There’s the infamous bandage dress, inspired by Egyptian embalming techniques, that’s all sex and body.
A handful of garments are presented at the neighboring Musée d’Art Moderne, in the Matisse Room. This cavernous hall is airy and spacious, enabling maximum dramatic effect. There’s a whole other dimension of magic at work here by seeing the dresses adjacent to another maestro—Henri Matisse. Two of his large-scale paintings from the 1930s are a brilliant partnership with Alaïa couture, the leaping figures in Matisse’s two canvases, La Danse and La Danse Inachevée, adding vigor to the silhouettes of the mannequins. This is Saillard’s forte: he is an expert at making exquisite connections between fashion and art, indeed enveloping fashion history in art history. He has done so many times before. In fact, while Palais Galliera was closed for all those years—“it was like a punishment for me,” Saillard says—he curated a Madame Grès exhibit at Musée Bourdelle in 2011; an incredibly gorgeous display of draped dresses placed among hulking statues by Emile-Antoine Bourdelle in his namesake museum. It was during this exhibit that Saillard decided he wished to have Alaïa as the inaugural exhibit for Palais Galliera. (Indeed, one of Alaia’s Grecian robes du soir on display here is exactly evocative of a signature Madame Grès creation.)

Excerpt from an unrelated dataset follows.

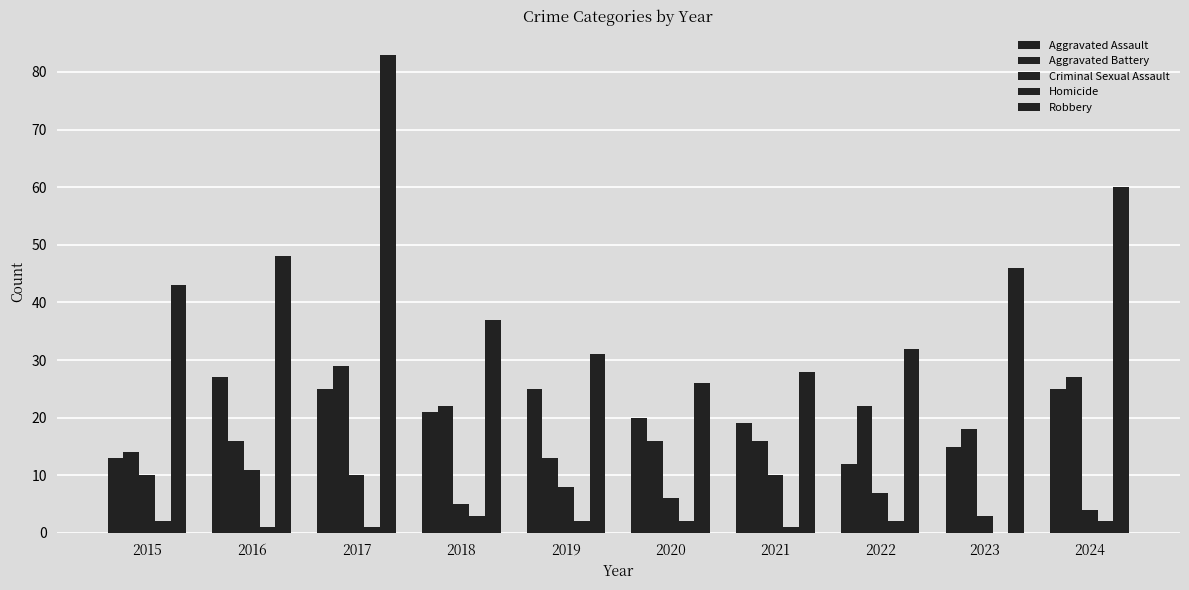

How many data points does each series have?

10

How involved was Alaïa himself in this exhibit? “Very,” Saillard says. In fact, “he canceled his collection.” (The designer is not showing along with other designers here this week. Instead, this exhibition is, in a way, his collection.) In fact, Alaïa only presents when he feels ready, indifferent to and untethered by the cyclic schedules drawn up by the Fédération Française de la Couture. Alaïa’s approach, alluded to on one of the panels, is that: “a good idea should not perish in favor of the seasons, which endlessly interlock in vain.” Thus he creates “in total independence.” Or, as Saillard says simply of the designer: “He’s beyond.”
(Palais Galliera, Musée de la mode de la Ville de Paris, open September 28 through January 26.)